* **Goal**:
Arrange every line of the records below as a JSON list of strings, one string per line, leaving out any blank lines.

Saved data entries
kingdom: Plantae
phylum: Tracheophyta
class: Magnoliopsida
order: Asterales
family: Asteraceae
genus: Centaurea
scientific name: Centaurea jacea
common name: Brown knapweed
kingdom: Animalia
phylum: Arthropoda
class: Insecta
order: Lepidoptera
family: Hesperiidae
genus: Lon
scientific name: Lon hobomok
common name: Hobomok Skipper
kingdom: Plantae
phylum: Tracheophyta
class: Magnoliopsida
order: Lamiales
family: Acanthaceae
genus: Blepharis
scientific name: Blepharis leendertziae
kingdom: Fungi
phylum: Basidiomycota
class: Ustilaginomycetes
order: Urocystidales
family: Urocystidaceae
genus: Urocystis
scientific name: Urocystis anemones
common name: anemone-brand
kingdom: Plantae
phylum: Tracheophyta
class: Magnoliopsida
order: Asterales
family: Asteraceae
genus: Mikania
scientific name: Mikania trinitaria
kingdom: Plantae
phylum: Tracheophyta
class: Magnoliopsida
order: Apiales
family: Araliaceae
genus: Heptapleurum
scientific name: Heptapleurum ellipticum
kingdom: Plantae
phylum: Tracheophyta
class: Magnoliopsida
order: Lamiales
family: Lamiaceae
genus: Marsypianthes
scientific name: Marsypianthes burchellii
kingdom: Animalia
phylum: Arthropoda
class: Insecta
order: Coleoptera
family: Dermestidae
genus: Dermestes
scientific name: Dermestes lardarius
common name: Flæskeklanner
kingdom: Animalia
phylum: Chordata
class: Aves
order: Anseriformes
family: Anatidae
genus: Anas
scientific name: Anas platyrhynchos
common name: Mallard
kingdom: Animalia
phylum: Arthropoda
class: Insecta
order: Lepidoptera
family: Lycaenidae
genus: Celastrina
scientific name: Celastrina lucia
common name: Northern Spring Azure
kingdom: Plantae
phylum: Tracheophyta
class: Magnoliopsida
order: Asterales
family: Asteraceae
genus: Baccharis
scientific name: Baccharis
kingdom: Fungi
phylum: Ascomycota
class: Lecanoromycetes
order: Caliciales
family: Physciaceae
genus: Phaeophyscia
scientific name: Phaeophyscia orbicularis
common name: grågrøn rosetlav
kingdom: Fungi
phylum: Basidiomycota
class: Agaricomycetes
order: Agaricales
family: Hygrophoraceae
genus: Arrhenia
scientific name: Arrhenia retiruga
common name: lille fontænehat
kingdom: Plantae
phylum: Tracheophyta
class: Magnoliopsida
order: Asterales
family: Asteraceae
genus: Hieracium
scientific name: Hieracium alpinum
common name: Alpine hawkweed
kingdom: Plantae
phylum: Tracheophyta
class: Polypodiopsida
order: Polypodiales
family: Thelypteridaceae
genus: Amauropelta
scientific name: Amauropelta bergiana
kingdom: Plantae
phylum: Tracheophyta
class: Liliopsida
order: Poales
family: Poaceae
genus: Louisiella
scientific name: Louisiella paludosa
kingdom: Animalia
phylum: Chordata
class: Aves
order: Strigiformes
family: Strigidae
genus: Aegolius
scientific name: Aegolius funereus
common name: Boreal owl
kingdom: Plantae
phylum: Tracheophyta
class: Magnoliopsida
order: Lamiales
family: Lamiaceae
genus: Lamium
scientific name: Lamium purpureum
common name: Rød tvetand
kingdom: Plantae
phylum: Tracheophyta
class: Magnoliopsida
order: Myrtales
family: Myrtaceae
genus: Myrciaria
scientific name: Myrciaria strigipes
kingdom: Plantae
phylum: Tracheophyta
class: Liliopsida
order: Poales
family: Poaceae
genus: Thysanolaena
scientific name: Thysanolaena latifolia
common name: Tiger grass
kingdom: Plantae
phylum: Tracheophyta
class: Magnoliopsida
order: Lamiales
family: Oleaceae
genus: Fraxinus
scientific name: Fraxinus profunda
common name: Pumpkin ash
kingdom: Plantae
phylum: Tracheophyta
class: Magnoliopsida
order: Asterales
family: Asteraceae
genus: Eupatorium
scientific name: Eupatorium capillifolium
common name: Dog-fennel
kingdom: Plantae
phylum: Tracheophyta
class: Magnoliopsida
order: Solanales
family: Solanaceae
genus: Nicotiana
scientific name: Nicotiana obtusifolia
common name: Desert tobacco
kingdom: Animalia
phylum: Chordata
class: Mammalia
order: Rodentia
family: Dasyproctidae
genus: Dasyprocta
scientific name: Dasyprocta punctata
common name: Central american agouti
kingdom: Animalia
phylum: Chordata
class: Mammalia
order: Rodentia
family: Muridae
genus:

* **Task solution**:
[
  "kingdom: Plantae",
  "phylum: Tracheophyta",
  "class: Magnoliopsida",
  "order: Asterales",
  "family: Asteraceae",
  "genus: Centaurea",
  "scientific name: Centaurea jacea",
  "common name: Brown knapweed",
  "kingdom: Animalia",
  "phylum: Arthropoda",
  "class: Insecta",
  "order: Lepidoptera",
  "family: Hesperiidae",
  "genus: Lon",
  "scientific name: Lon hobomok",
  "common name: Hobomok Skipper",
  "kingdom: Plantae",
  "phylum: Tracheophyta",
  "class: Magnoliopsida",
  "order: Lamiales",
  "family: Acanthaceae",
  "genus: Blepharis",
  "scientific name: Blepharis leendertziae",
  "kingdom: Fungi",
  "phylum: Basidiomycota",
  "class: Ustilaginomycetes",
  "order: Urocystidales",
  "family: Urocystidaceae",
  "genus: Urocystis",
  "scientific name: Urocystis anemones",
  "common name: anemone-brand",
  "kingdom: Plantae",
  "phylum: Tracheophyta",
  "class: Magnoliopsida",
  "order: Asterales",
  "family: Asteraceae",
  "genus: Mikania",
  "scientific name: Mikania trinitaria",
  "kingdom: Plantae",
  "phylum: Tracheophyta",
  "class: Magnoliopsida",
  "order: Apiales",
  "family: Araliaceae",
  "genus: Heptapleurum",
  "scientific name: Heptapleurum ellipticum",
  "kingdom: Plantae",
  "phylum: Tracheophyta",
  "class: Magnoliopsida",
  "order: Lamiales",
  "family: Lamiaceae",
  "genus: Marsypianthes",
  "scientific name: Marsypianthes burchellii",
  "kingdom: Animalia",
  "phylum: Arthropoda",
  "class: Insecta",
  "order: Coleoptera",
  "family: Dermestidae",
  "genus: Dermestes",
  "scientific name: Dermestes lardarius",
  "common name: Flæskeklanner",
  "kingdom: Animalia",
  "phylum: Chordata",
  "class: Aves",
  "order: Anseriformes",
  "family: Anatidae",
  "genus: Anas",
  "scientific name: Anas platyrhynchos",
  "common name: Mallard",
  "kingdom: Animalia",
  "phylum: Arthropoda",
  "class: Insecta",
  "order: Lepidoptera",
  "family: Lycaenidae",
  "genus: Celastrina",
  "scientific name: Celastrina lucia",
  "common name: Northern Spring Azure",
  "kingdom: Plantae",
  "phylum: Tracheophyta",
  "class: Magnoliopsida",
  "order: Asterales",
  "family: Asteraceae",
  "genus: Baccharis",
  "scientific name: Baccharis",
  "kingdom: Fungi",
  "phylum: Ascomycota",
  "class: Lecanoromycetes",
  "order: Caliciales",
  "family: Physciaceae",
  "genus: Phaeophyscia",
  "scientific name: Phaeophyscia orbicularis",
  "common name: grågrøn rosetlav",
  "kingdom: Fungi",
  "phylum: Basidiomycota",
  "class: Agaricomycetes",
  "order: Agaricales",
  "family: Hygrophoraceae",
  "genus: Arrhenia",
  "scientific name: Arrhenia retiruga",
  "common name: lille fontænehat",
  "kingdom: Plantae",
  "phylum: Tracheophyta",
  "class: Magnoliopsida",
  "order: Asterales",
  "family: Asteraceae",
  "genus: Hieracium",
  "scientific name: Hieracium alpinum",
  "common name: Alpine hawkweed",
  "kingdom: Plantae",
  "phylum: Tracheophyta",
  "class: Polypodiopsida",
  "order: Polypodiales",
  "family: Thelypteridaceae",
  "genus: Amauropelta",
  "scientific name: Amauropelta bergiana",
  "kingdom: Plantae",
  "phylum: Tracheophyta",
  "class: Liliopsida",
  "order: Poales",
  "family: Poaceae",
  "genus: Louisiella",
  "scientific name: Louisiella paludosa",
  "kingdom: Animalia",
  "phylum: Chordata",
  "class: Aves",
  "order: Strigiformes",
  "family: Strigidae",
  "genus: Aegolius",
  "scientific name: Aegolius funereus",
  "common name: Boreal owl",
  "kingdom: Plantae",
  "phylum: Tracheophyta",
  "class: Magnoliopsida",
  "order: Lamiales",
  "family: Lamiaceae",
  "genus: Lamium",
  "scientific name: Lamium purpureum",
  "common name: Rød tvetand",
  "kingdom: Plantae",
  "phylum: Tracheophyta",
  "class: Magnoliopsida",
  "order: Myrtales",
  "family: Myrtaceae",
  "genus: Myrciaria",
  "scientific name: Myrciaria strigipes",
  "kingdom: Plantae",
  "phylum: Tracheophyta",
  "class: Liliopsida",
  "order: Poales",
  "family: Poaceae",
  "genus: Thysanolaena",
  "scientific name: Thysanolaena latifolia",
  "common name: Tiger grass",
  "kingdom: Plantae",
  "phylum: Tracheophyta",
  "class: Magnoliopsida",
  "order: Lamiales",
  "family: Oleaceae",
  "genus: Fraxinus",
  "scientific name: Fraxinus profunda",
  "common name: Pumpkin ash",
  "kingdom: Plantae",
  "phylum: Tracheophyta",
  "class: Magnoliopsida",
  "order: Asterales",
  "family: Asteraceae",
  "genus: Eupatorium",
  "scientific name: Eupatorium capillifolium",
  "common name: Dog-fennel",
  "kingdom: Plantae",
  "phylum: Tracheophyta",
  "class: Magnoliopsida",
  "order: Solanales",
  "family: Solanaceae",
  "genus: Nicotiana",
  "scientific name: Nicotiana obtusifolia",
  "common name: Desert tobacco",
  "kingdom: Animalia",
  "phylum: Chordata",
  "class: Mammalia",
  "order: Rodentia",
  "family: Dasyproctidae",
  "genus: Dasyprocta",
  "scientific name: Dasyprocta punctata",
  "common name: Central american agouti",
  "kingdom: Animalia",
  "phylum: Chordata",
  "class: Mammalia",
  "order: Rodentia",
  "family: Muridae",
  "genus:"
]